### Page extract
——

Fourteen year old schoolgirl Joanne (Samantha Weysom) will be playing the violin in a school orchestra concert. She’s bitterly disappointed to learn that her father (Edward Woodward) has been called away on business and can’t attend the event. On the night before his trip Father has a series of dreams involving the sexual rivalry between his daughter and his wife (Jane Merrow) and being trapped by his seat belt when his car crashes.
The Appointment’s most virtuosic sequence is the car crash – and what a crash it is! Or should I say a precipitous near-crash as to reveal more would spoil your enjoyment of what is a brilliantly choreographed sequence comparable to any classic Hollywood action film.
Yet it’s the audacious twenty-minute series of dreams of premonition, with their sexual rivalry and foreboding about the car journey which are the real emotional and expressively visual core of The Appointment. Vickers effectively draws out fear and apprehension, if sometimes only just. For Vickers pacing is often deliberately slow.
The non-dream scene where Father stands outside of the bedroom of his daughter and half-wants to open the door is held for too long (Though its brooding ambivalence does warrant slowness for it obliquely hints at incestuous desire, which is also noticeable in a dream moment when the cloying daughter, watched by mother, erotically fingers, with pubescent intent and infantile innocence, her father’s ear.)

——

### Saved data entries
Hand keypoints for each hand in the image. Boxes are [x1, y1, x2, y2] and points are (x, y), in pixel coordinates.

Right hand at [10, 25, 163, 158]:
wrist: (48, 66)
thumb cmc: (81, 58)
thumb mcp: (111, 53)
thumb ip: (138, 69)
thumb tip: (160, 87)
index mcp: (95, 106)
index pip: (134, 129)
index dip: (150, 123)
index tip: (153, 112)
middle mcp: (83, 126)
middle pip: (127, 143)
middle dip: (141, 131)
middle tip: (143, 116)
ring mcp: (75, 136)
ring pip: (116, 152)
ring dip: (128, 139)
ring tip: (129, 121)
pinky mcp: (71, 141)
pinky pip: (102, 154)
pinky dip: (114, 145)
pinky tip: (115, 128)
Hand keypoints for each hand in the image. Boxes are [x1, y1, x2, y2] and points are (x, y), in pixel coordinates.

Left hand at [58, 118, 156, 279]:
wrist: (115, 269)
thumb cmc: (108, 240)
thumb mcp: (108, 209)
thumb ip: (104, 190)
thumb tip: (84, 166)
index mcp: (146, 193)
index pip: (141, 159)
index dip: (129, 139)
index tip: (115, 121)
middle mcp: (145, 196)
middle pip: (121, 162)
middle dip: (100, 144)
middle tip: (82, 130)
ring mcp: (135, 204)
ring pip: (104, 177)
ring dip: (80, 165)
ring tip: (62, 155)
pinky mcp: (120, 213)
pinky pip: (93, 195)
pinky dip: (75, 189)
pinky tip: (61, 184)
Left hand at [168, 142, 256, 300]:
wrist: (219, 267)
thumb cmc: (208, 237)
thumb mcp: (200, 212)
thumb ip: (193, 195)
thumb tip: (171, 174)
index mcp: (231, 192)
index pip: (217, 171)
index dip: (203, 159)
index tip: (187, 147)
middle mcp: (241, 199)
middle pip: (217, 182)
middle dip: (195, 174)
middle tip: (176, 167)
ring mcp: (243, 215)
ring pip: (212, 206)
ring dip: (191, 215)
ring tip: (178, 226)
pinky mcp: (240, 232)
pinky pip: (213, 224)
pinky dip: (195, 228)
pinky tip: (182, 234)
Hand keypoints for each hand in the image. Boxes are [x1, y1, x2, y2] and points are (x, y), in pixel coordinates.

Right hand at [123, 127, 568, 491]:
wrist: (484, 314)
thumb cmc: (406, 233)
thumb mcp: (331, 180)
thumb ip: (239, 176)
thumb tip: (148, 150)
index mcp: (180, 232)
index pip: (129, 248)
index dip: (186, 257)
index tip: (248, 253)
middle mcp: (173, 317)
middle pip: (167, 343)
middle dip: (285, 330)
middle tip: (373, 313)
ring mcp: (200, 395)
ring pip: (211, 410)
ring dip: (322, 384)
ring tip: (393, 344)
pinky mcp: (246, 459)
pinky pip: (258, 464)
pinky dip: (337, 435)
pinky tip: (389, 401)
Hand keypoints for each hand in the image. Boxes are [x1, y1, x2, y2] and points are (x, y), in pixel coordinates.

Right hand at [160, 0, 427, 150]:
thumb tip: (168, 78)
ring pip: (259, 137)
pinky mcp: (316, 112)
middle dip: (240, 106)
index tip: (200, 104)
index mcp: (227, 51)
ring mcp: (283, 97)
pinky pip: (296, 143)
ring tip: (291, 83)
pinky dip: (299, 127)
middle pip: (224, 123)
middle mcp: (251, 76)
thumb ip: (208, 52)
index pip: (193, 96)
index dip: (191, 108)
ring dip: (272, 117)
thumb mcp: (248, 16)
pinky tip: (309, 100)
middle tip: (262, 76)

——

### Activity list
**1.** Answer these questions from the passage about The Appointment:
(a) What instrument will Joanne play at the school orchestra concert?
(b) Who plays the wife?
(c) How long is the series of dreams of premonition?
**2.** Please print everything in the passage about The Appointment from "Fourteen year old" down to "Hollywood action film.".

### Results of the tasks
**1.**
(a) The violin.
(b) Jane Merrow.
(c) Twenty minutes.

**2.**
Fourteen year old schoolgirl Joanne (Samantha Weysom) will be playing the violin in a school orchestra concert. She’s bitterly disappointed to learn that her father (Edward Woodward) has been called away on business and can’t attend the event. On the night before his trip Father has a series of dreams involving the sexual rivalry between his daughter and his wife (Jane Merrow) and being trapped by his seat belt when his car crashes.
The Appointment’s most virtuosic sequence is the car crash – and what a crash it is! Or should I say a precipitous near-crash as to reveal more would spoil your enjoyment of what is a brilliantly choreographed sequence comparable to any classic Hollywood action film.